On lit, on se laisse emporter par la plume de l’auteur, et son savoir scientifique, historique et émotionnel. On lit et on aime slalomer au fil du siècle, revisiter d’une certaine façon l’histoire du XXe siècle, tous ses fantômes et non dit pourtant profondément ancrés en nous, aussi.

Une érudition qu’on sent, qu’on pense même partager, ce qui est éminemment jouissif pour le lecteur, émaillée de sensations brutes, celles de ce déserteur qu’on ne connait pas, ne comprend pas mais qu’on suit pourtant, car cette alternance entre les narrations soulève des questions toujours essentielles : la géopolitique, celle de l’Europe centrale, Europe si spéciale et encore si méconnue, puisque toujours et encore changeante, l’actualité nous le prouve, mais aussi l’engagement et le rôle du mot juste dans le monde scientifique.

Car il y a tout ce qui a fondé la pensée occidentale, voire intercontinentale : les guerres, mondiales, locales, chaudes ou froides, la logique implacable parfois trop moraliste et manichéenne, la liberté réelle encore espérée, si ce n’est l’autonomie impossible, mais le spectre d’un éternel retour, un empêchement.

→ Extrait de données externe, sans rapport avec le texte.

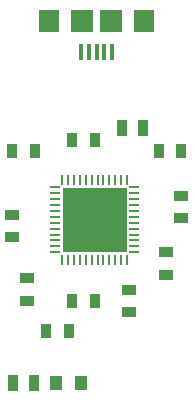
<source format=gtp>
G04*
G04 #@! TF.GenerationSoftware,Altium Limited,Altium Designer,20.0.9 (164)*
G04*
G04 Layer_Color=8421504*
%FSLAX25Y25*%
%MOIN*%
G70*
G01*
G75*
%ADD15R,0.05118X0.03543*%
%ADD16R,0.03543X0.05118*%
%ADD17R,0.21535X0.21535*%
%ADD18O,0.03543X0.00984*%
%ADD19O,0.00984X0.03543*%
%ADD20R,0.03740X0.05354*%
%ADD21R,0.04331X0.04724*%
%ADD22R,0.01575X0.05315*%
%ADD23R,0.07087X0.07480*%
%ADD24R,0.07480X0.07480*%
D15*
X181250Y246260D02*
D03*
Y253740D02*
D03*
X176250Y234990D02*
D03*
Y227510D02*
D03*
X125000Y240010D02*
D03*
Y247490D02*
D03*
X130000Y226240D02*
D03*
Y218760D02*
D03*
X163750Y222490D02*
D03*
Y215010D02*
D03*
D16*
X152490Y272500D02*
D03*
X145010D02*
D03*
X152490Y218750D02*
D03*
X145010D02*
D03*
X125010Y268750D02*
D03*
X132490D02*
D03*
X173760D02*
D03*
X181240D02*
D03*
X136260Y208750D02*
D03*
X143740D02*
D03*
D17*
X152421Y245787D02*
D03*
D18*
X165709Y256614D02*
D03*
Y254646D02*
D03*
Y252677D02*
D03*
Y250709D02*
D03*
Y248740D02*
D03*
Y246772D02*
D03*
Y244803D02*
D03*
Y242835D02*
D03*
Y240866D02*
D03*
Y238898D02*
D03*
Y236929D02*
D03*
Y234961D02*
D03*
X139134D02*
D03*
Y236929D02*
D03*
Y238898D02*
D03*
Y240866D02*
D03*
Y242835D02*
D03*
Y244803D02*
D03*
Y246772D02*
D03*
Y248740D02*
D03*
Y250709D02*
D03*
Y252677D02*
D03*
Y254646D02*
D03*
Y256614D02*
D03*
D19*
X163248Y232500D02*
D03*
X161279D02*
D03*
X159311D02*
D03*
X157343D02*
D03*
X155374D02*
D03*
X153405D02*
D03*
X151437D02*
D03*
X149469D02*
D03*
X147500D02*
D03*
X145531D02*
D03*
X143563D02*
D03*
X141595D02*
D03*
Y259075D02*
D03*
X143563D02*
D03*
X145531D02*
D03*
X147500D02*
D03*
X149469D02*
D03*
X151437D02*
D03*
X153405D02*
D03*
X155374D02*
D03*
X157343D02*
D03*
X159311D02*
D03*
X161279D02*
D03*
X163248D02*
D03*
D20*
X168445Y276250D02*
D03*
X161555D02*
D03*
X125305Y191250D02*
D03*
X132195D02*
D03*
D21*
X139616D02*
D03*
X147884D02*
D03*
D22*
X150522Y301614D02*
D03*
X153081D02*
D03*
X155640D02*
D03*
X147963D02*
D03*
X158199D02*
D03*
D23*
X137333Y312146D02*
D03*
X168829D02*
D03*
D24*
X148356D02*
D03*
X157805D02*
D03*
M02*

</source>
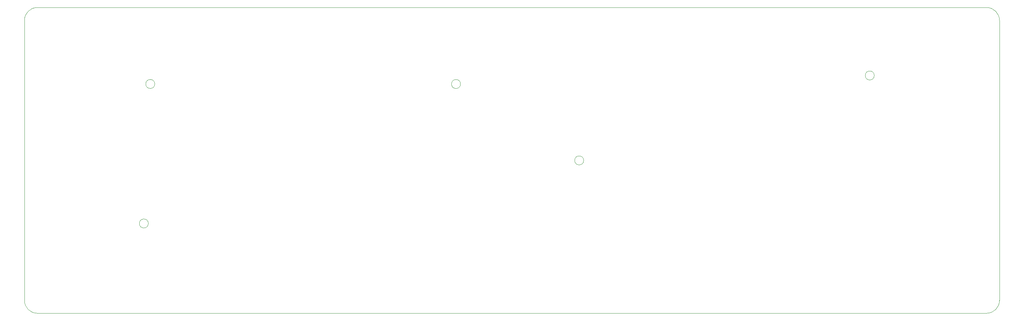
<source format=gbr>
%TF.GenerationSoftware,KiCad,Pcbnew,8.0.3*%
%TF.CreationDate,2024-08-28T23:50:46+02:00*%
%TF.ProjectId,toprevan,746f7072-6576-4616-9e2e-6b696361645f,rev?*%
%TF.SameCoordinates,Original*%
%TF.FileFunction,Profile,NP*%
%FSLAX46Y46*%
G04 Gerber Fmt 4.6, Leading zero omitted, Abs format (unit mm)*
G04 Created by KiCad (PCBNEW 8.0.3) date 2024-08-28 23:50:46*
%MOMM*%
%LPD*%
G01*
G04 APERTURE LIST*
%TA.AperFunction,Profile*%
%ADD10C,0.100000*%
%TD*%
%TA.AperFunction,Profile*%
%ADD11C,0.050000*%
%TD*%
G04 APERTURE END LIST*
D10*
X162327151Y-59537716D02*
G75*
G02*
X160082087Y-59537716I-1122532J0D01*
G01*
X160082087Y-59537716D02*
G75*
G02*
X162327151Y-59537716I1122532J0D01*
G01*
D11*
X23018750Y-94456250D02*
X23018750Y-24606250D01*
D10*
X131645882Y-40493917D02*
G75*
G02*
X129400818Y-40493917I-1122532J0D01*
G01*
X129400818Y-40493917D02*
G75*
G02*
X131645882Y-40493917I1122532J0D01*
G01*
D11*
X265906250Y-94456250D02*
G75*
G02*
X262731250Y-97631250I-3175050J50D01*
G01*
X23018750Y-24606250D02*
G75*
G02*
X26193750Y-21431250I3175000J0D01*
G01*
X262731250Y-21431250D02*
X26193750Y-21431250D01*
D10*
X55477550Y-40481250D02*
G75*
G02*
X53232486Y-40481250I-1122532J0D01*
G01*
X53232486Y-40481250D02*
G75*
G02*
X55477550Y-40481250I1122532J0D01*
G01*
X53877383Y-75254242D02*
G75*
G02*
X51632319Y-75254242I-1122532J0D01*
G01*
X51632319Y-75254242D02*
G75*
G02*
X53877383Y-75254242I1122532J0D01*
G01*
D11*
X262731250Y-21431250D02*
G75*
G02*
X265906250Y-24606250I-50J-3175050D01*
G01*
D10*
X234717332Y-38366935D02*
G75*
G02*
X232472268Y-38366935I-1122532J0D01*
G01*
X232472268Y-38366935D02*
G75*
G02*
X234717332Y-38366935I1122532J0D01*
G01*
D11*
X262731250Y-97631250D02*
X26193750Y-97631250D01*
X265906250Y-24606250D02*
X265906250Y-94456250D01*
X26193750Y-97631250D02*
G75*
G02*
X23018750Y-94456250I0J3175000D01*
G01*
M02*

</source>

Une lecture nécessaire comme un choeur singulier mêlant la poésie des mathématiques, les non-dits répétitifes de l’histoire et la fragilité

Car « Déserter », par la logique, tente de dévoiler les indicibles, l’attachement, l’arrachement, les liens inhabituels et pourtant tellement éclairants.

Alors, nous aussi, on lit, on vibre ce faisant, puis, on regarde la mer poétique qui s’étale devant nous, avec ses vagues, ses flux, ses reflux, on comprend à demi mot, et nous aussi, on attend. Admiratifs de cet amour, aussi. Ces lettres.

Virevoltant de la musique logique et profonde des mathématiques au vortex malheureusement cyclique et sempiternel de la (voire des) guerres, Mathias Enard ne cesse d’approcher la tragédie malheureusement infinie de l’Histoire et nous offre « Déserter » comme une éventuelle voie de libération(s).

Comme une désobéissance (civile mais pas que) nécessaire et sans frontière, temporelle, personnelle et physique, une question elle aussi sempiternelle restant en suspens, mais de plus en plus urgente, mais que cette lecture a fortifiée.